Veinticuatro

Bryce Harriman volvió a la parte alta de la ciudad al volante de un coche de prensa del Post. Lo del puerto deportivo había sido un desastre; salvo un grupito de curiosos, allí estaba la prensa neoyorquina en su apogeo, un festival de tacos y empujones que le recordó los Sanfermines. ¡Qué manera de perder el tiempo! Nadie respondía, nadie sabía nada… Solo caos y gritos. Habría sido preferible volver directamente a la oficina para escribir sobre el asesinato de Cutforth, en vez de perder el tiempo con aquel aviso por radio.

El tráfico procedente de West Street empezaba a intensificarse. Tocó la bocina renegando. Habría sido mejor coger el metro. A esa velocidad no llegaría hasta las cinco a la oficina, y la última entrega para la edición matinal era a las diez.

Redactó el primer párrafo unas cuantas veces, y lo despedazó otras tantas mentalmente. Se acordó del gentío delante del edificio de Cutforth. Su público era ese, la gente que había visto aquella tarde: gente ávida, ansiosa de noticias. Y con Smithback de vacaciones y el Times tratando la noticia como una especie de vergüenza para la ciudad, tenía el campo libre.

El asesinato de Cutforth daba para un titular, dos como mucho, pero Harriman dependía de la voluntad del asesino, y no se sabía si volvería a actuar ni cuándo. Necesitaba urgentemente algo nuevo.

Aprovechando que el tráfico mejoraba un poco, cambió de carril, enseñó el dedo al que le pitaba por detrás y se jugó la vida (y la de media docena de conductores) para ganar un coche de distancia.

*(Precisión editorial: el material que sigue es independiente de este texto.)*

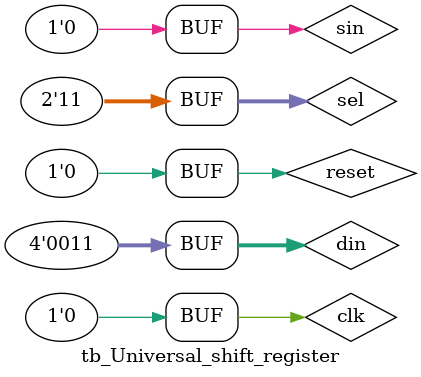
<source format=v>
module Universal_shift_register #(parameter data_bitsize =4)(
    input clk,reset,
    input  [1:0]sel,
    input [data_bitsize-1:0]din,
    input sin,
    output reg [data_bitsize-1:0]dout
);
    always @(posedge clk ) begin
        if (reset) begin
            dout<=4'b0000;
        end else begin
            case (sel)
                2'b00:dout<=din; 
                2'b01:dout<={sin,dout[data_bitsize-2:0]}; //shift right sin,dout[2:0]
                2'b10:dout<={dout[data_bitsize-1:1],sin}; //shift left dout[3:1],sin
                2'b11:dout<=din;
            endcase
        end
    end
endmodule //Universal_shift_register

module tb_Universal_shift_register (
    
);
    parameter data_bitsize =4 ;
    reg clk,reset;
    reg  [1:0]sel;
    reg [data_bitsize-1:0]din;
    reg sin;
    wire [data_bitsize-1:0]dout;

    initial begin
        clk=0;
        repeat(50)
            #5 clk=~clk; //25 full clk cycles
    end

   initial begin
    {din}=1011;{sel,reset,sin} =0001; #10;
    {din}=1011;{sel,reset,sin} =0101; #10;
    {din}=0011;{sel,reset,sin} =1000; #10;
    {din}=1011;{sel,reset,sin} =1100;
   end 
    Universal_shift_register a1(clk,reset,sel,din,sin,dout);
endmodule //Universal_shift_register

</source>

Volvió a enseñar el dedo. Había tanto cabrón suelto…

Fue cuando se le ocurrió. Un nuevo enfoque. Lo que necesitaba era un experto que le ofreciera una nueva perspectiva. Pero ¿quién? La respuesta, la segunda inspiración genial, fue tan rápida como la primera.

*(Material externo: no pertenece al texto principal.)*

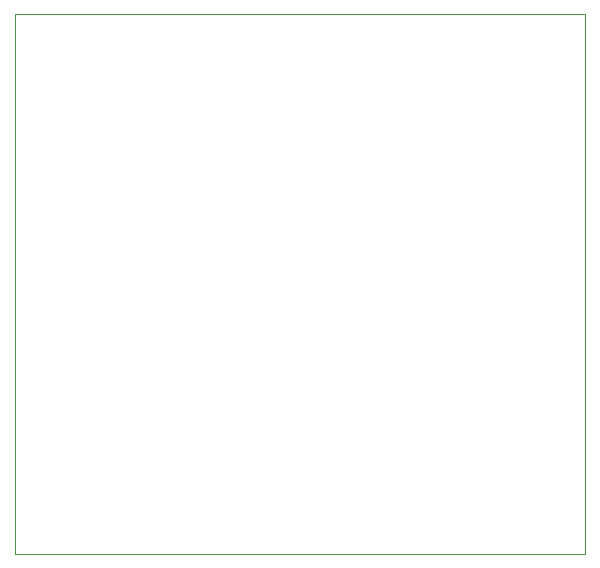
<source format=gbr>
%TF.GenerationSoftware,KiCad,Pcbnew,7.0.8*%
%TF.CreationDate,2023-10-19T22:14:58-07:00*%
%TF.ProjectId,Lab 2,4c616220-322e-46b6-9963-61645f706362,rev?*%
%TF.SameCoordinates,Original*%
%TF.FileFunction,Profile,NP*%
%FSLAX46Y46*%
G04 Gerber Fmt 4.6, Leading zero omitted, Abs format (unit mm)*
G04 Created by KiCad (PCBNEW 7.0.8) date 2023-10-19 22:14:58*
%MOMM*%
%LPD*%
G01*
G04 APERTURE LIST*
%TA.AperFunction,Profile*%
%ADD10C,0.100000*%
%TD*%
G04 APERTURE END LIST*
D10*
X71120000Y-66040000D02*
X119380000Y-66040000D01*
X119380000Y-111760000D01*
X71120000Y-111760000D01*
X71120000Y-66040000D01*
M02*

</source>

Cogió el móvil y marcó el número de su despacho.

–¿Qué, Iris?

–Eso digo yo, ¿qué? –respondió su ayudante–. No doy abasto para atender todas las llamadas. Parezco un cojo en un concurso de patadas.

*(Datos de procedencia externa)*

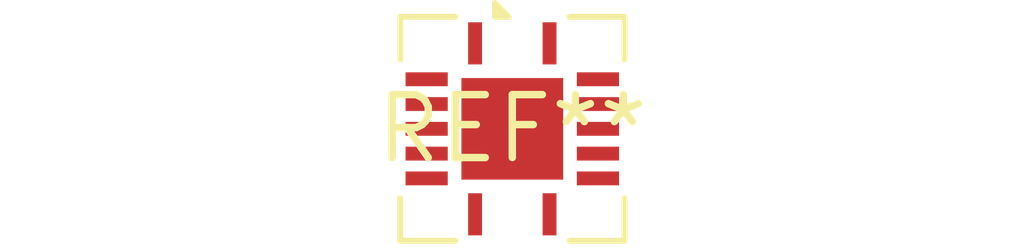
<source format=kicad_pcb>
(kicad_pcb (version 20240108) (generator pcbnew)

  (general
    (thickness 1.6)
  )

  (paper "A4")
  (layers
    (0 "F.Cu" signal)
    (31 "B.Cu" signal)
    (32 "B.Adhes" user "B.Adhesive")
    (33 "F.Adhes" user "F.Adhesive")
    (34 "B.Paste" user)
    (35 "F.Paste" user)
    (36 "B.SilkS" user "B.Silkscreen")
    (37 "F.SilkS" user "F.Silkscreen")
    (38 "B.Mask" user)
    (39 "F.Mask" user)
    (40 "Dwgs.User" user "User.Drawings")
    (41 "Cmts.User" user "User.Comments")
    (42 "Eco1.User" user "User.Eco1")
    (43 "Eco2.User" user "User.Eco2")
    (44 "Edge.Cuts" user)
    (45 "Margin" user)
    (46 "B.CrtYd" user "B.Courtyard")
    (47 "F.CrtYd" user "F.Courtyard")
    (48 "B.Fab" user)
    (49 "F.Fab" user)
    (50 "User.1" user)
    (51 "User.2" user)
    (52 "User.3" user)
    (53 "User.4" user)
    (54 "User.5" user)
    (55 "User.6" user)
    (56 "User.7" user)
    (57 "User.8" user)
    (58 "User.9" user)
  )

  (setup
    (pad_to_mask_clearance 0)
    (pcbplotparams
      (layerselection 0x00010fc_ffffffff)
      (plot_on_all_layers_selection 0x0000000_00000000)
      (disableapertmacros false)
      (usegerberextensions false)
      (usegerberattributes false)
      (usegerberadvancedattributes false)
      (creategerberjobfile false)
      (dashed_line_dash_ratio 12.000000)
      (dashed_line_gap_ratio 3.000000)
      (svgprecision 4)
      (plotframeref false)
      (viasonmask false)
      (mode 1)
      (useauxorigin false)
      (hpglpennumber 1)
      (hpglpenspeed 20)
      (hpglpendiameter 15.000000)
      (dxfpolygonmode false)
      (dxfimperialunits false)
      (dxfusepcbnewfont false)
      (psnegative false)
      (psa4output false)
      (plotreference false)
      (plotvalue false)
      (plotinvisibletext false)
      (sketchpadsonfab false)
      (subtractmaskfromsilk false)
      (outputformat 1)
      (mirror false)
      (drillshape 1)
      (scaleselection 1)
      (outputdirectory "")
    )
  )

  (net 0 "")

  (footprint "Texas_S-PVQFN-N14" (layer "F.Cu") (at 0 0))

)

</source>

Al oír el tono bromista y familiar de Iris, Harriman hizo una mueca. Se suponía que él era el jefe, no la secretaria del cubículo de al lado.

–¿Quieres oír tus mensajes? –preguntó ella.

–No. Lo que quiero es que te pongas en contacto de mi parte con ese investigador de fenómenos paranormales… ¿Cómo se llama? Monk, o Munch, algo alemán. El que hizo un programa de exorcismos en Discovery Channel. ¿Te acuerdas? Exacto. Sí, me da igual lo que tardes. Consíguemelo.

Cortó la llamada y tiró el móvil al asiento de al lado. Después se apoyó en el respaldo y sonrió; la cacofonía de bocinazos que rodeaba su coche se convirtió en una sinfonía.